→ **Requests**:
(1) List every percentage given in the passage on dielectric models, each with what it describes.
(2) According to the passage on dielectric models, for which composites did the EMT model equation fit the experimental results with less than 10% error?
(3) Transcribe the passage on dielectric models starting with "Figure 1 shows" and going on through "50% by volume.".

Figure 1 shows the dielectric constant predicted by various models for a blend of inorganic spheres (ε₂ = 1,000) dispersed in a polymer matrix (ε₁ = 2.3). Various studies have indicated that the effective dielectric constant predicted by the Bruggeman equation increases sharply for filler volume fractions above 20% and can be very high for ceramic particle loadings higher than 50% by volume.

In two-phase models, both the constituents of the composite system are considered as different phases rather than considering one constituent of the composite as an inclusion in a continuous phase of another. Rao et al. made numerical predictions of the effective dielectric constant for polymer-ceramic composites based on effective-medium theory (EMT) [8]. They proposed that when the particle size of the ceramic filler is small compared to that of the composite, the dielectric permittivity of the composite could be calculated in terms of an effective medium whose dielectric permittivity can be obtained by averaging over the dielectric permittivity of the two constituents. They introduced an arbitrary fitting parameter in their model to account for the irregular morphology of the ceramic particles. The EMT model equation fit the experimental results for lead magnesium niobate-lead titanate/epoxy composites with less than 10% error. However, the values of the arbitrary fitting parameter in this model are difficult to rationalize.

Figure 1. The dielectric constant predicted by various models for a blend of inorganic spheres (ε₂ = 1,000) dispersed in a polymer matrix (ε₁ = 2.3).

→ **Records shown**:
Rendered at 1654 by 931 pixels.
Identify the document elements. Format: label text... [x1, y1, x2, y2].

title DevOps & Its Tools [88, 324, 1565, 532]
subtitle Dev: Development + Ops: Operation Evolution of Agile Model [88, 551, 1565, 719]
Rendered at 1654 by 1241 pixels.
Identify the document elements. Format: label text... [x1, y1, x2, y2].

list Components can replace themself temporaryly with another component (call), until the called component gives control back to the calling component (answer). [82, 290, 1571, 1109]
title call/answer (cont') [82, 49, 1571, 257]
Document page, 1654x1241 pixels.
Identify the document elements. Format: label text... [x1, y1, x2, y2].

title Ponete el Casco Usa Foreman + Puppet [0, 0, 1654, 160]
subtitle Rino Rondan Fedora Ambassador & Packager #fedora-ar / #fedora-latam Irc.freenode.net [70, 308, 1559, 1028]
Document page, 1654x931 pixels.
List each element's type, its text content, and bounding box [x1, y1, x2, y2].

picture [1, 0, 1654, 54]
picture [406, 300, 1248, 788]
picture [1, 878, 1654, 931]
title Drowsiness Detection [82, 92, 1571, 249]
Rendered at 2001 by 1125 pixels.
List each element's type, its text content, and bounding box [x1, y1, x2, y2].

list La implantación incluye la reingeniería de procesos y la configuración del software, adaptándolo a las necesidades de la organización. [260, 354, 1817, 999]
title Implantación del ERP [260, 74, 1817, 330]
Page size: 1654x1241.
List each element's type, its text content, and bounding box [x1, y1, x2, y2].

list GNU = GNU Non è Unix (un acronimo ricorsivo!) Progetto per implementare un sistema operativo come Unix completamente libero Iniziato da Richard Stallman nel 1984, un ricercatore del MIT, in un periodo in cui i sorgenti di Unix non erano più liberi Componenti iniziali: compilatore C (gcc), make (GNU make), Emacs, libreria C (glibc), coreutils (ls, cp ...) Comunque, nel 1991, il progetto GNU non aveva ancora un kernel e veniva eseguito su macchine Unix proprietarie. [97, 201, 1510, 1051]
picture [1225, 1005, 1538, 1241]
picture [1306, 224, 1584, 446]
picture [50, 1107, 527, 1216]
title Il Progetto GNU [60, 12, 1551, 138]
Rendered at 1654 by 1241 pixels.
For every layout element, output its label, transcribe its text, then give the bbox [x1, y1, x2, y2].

→ **Correct answers**:
(1)
- 20%: the filler volume fraction above which the Bruggeman equation's predicted effective dielectric constant rises sharply
- 50%: the ceramic particle loading by volume above which that prediction can be very high
- 10%: the error within which the EMT model equation fit the experimental results for lead magnesium niobate-lead titanate/epoxy composites

(2) Lead magnesium niobate-lead titanate/epoxy composites.

(3)
Figure 1 shows the dielectric constant predicted by various models for a blend of inorganic spheres (ε₂ = 1,000) dispersed in a polymer matrix (ε₁ = 2.3). Various studies have indicated that the effective dielectric constant predicted by the Bruggeman equation increases sharply for filler volume fractions above 20% and can be very high for ceramic particle loadings higher than 50% by volume.